## TASK INSTRUCTIONS:
Extract every line of the records that contains the word "there". The match is case-sensitive.

Stored data entries
★ ★ ★ ★

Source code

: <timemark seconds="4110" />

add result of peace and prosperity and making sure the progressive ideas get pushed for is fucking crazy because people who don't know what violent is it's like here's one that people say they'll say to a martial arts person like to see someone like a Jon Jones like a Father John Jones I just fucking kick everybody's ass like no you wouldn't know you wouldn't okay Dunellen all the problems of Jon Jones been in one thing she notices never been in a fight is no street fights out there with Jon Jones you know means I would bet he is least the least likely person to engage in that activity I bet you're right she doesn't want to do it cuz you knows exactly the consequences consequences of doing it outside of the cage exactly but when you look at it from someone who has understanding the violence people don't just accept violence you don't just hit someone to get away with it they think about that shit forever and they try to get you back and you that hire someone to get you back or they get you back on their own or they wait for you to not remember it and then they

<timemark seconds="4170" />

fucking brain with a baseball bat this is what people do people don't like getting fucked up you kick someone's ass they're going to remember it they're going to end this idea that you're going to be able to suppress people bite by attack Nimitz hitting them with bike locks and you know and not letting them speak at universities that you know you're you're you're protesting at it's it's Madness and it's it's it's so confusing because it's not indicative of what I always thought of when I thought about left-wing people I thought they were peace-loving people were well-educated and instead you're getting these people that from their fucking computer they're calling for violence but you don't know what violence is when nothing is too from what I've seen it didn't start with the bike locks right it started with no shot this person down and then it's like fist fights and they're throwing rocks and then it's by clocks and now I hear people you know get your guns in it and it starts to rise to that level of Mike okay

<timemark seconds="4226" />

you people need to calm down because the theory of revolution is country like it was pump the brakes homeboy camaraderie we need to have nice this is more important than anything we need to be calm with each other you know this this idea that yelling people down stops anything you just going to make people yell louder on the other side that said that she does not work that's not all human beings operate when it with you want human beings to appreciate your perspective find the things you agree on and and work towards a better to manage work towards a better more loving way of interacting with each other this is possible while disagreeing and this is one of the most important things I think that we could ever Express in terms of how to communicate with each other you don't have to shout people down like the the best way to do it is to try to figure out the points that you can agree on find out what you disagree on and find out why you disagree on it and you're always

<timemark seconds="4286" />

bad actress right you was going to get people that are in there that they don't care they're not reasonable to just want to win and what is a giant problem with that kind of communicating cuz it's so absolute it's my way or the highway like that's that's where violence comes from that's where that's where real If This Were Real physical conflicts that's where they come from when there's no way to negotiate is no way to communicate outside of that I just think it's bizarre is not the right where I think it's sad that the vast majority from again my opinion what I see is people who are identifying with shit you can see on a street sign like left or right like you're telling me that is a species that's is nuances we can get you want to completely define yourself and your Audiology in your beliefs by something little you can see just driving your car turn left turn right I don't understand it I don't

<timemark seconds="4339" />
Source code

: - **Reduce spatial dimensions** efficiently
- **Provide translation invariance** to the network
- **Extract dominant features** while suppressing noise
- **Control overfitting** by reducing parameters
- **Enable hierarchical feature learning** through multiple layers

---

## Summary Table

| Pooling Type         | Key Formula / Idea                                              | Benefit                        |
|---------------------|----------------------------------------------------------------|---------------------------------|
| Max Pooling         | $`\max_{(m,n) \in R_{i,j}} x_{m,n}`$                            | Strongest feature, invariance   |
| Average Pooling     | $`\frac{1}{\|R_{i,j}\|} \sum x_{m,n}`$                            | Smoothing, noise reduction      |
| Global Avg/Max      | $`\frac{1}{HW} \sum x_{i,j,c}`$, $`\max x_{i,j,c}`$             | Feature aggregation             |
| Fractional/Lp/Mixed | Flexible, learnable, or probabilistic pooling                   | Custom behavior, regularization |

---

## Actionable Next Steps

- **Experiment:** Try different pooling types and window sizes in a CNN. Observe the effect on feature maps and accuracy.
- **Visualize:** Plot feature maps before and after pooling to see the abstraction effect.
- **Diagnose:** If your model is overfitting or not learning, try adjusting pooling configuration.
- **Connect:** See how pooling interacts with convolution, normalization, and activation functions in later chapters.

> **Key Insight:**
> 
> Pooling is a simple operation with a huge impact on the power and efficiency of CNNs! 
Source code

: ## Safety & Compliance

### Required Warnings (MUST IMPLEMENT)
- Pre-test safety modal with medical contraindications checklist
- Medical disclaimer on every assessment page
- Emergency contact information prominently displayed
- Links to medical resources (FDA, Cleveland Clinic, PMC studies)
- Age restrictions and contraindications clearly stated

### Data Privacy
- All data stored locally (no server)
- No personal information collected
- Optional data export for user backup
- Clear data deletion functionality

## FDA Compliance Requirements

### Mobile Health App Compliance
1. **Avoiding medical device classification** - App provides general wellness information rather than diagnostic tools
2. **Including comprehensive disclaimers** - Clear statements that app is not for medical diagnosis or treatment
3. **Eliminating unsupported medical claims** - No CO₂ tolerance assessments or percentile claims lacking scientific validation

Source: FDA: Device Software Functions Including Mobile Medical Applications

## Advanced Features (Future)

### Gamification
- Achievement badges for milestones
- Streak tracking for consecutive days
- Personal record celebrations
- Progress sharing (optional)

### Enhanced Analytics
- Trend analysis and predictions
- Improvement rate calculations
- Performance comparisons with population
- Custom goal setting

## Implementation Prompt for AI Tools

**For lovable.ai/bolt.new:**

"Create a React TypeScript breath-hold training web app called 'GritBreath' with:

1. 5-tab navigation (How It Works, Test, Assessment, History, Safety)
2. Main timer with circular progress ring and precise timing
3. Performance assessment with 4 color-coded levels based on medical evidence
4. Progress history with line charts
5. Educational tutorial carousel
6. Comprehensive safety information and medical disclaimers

★ ★ ★ ★

## TASK SOLUTION:
add result of peace and prosperity and making sure the progressive ideas get pushed for is fucking crazy because people who don't know what violent is it's like here's one that people say they'll say to a martial arts person like to see someone like a Jon Jones like a Father John Jones I just fucking kick everybody's ass like no you wouldn't know you wouldn't okay Dunellen all the problems of Jon Jones been in one thing she notices never been in a fight is no street fights out there with Jon Jones you know means I would bet he is least the least likely person to engage in that activity I bet you're right she doesn't want to do it cuz you knows exactly the consequences consequences of doing it outside of the cage exactly but when you look at it from someone who has understanding the violence people don't just accept violence you don't just hit someone to get away with it they think about that shit forever and they try to get you back and you that hire someone to get you back or they get you back on their own or they wait for you to not remember it and then they
bad actress right you was going to get people that are in there that they don't care they're not reasonable to just want to win and what is a giant problem with that kind of communicating cuz it's so absolute it's my way or the highway like that's that's where violence comes from that's where that's where real If This Were Real physical conflicts that's where they come from when there's no way to negotiate is no way to communicate outside of that I just think it's bizarre is not the right where I think it's sad that the vast majority from again my opinion what I see is people who are identifying with shit you can see on a street sign like left or right like you're telling me that is a species that's is nuances we can get you want to completely define yourself and your Audiology in your beliefs by something little you can see just driving your car turn left turn right I don't understand it I don't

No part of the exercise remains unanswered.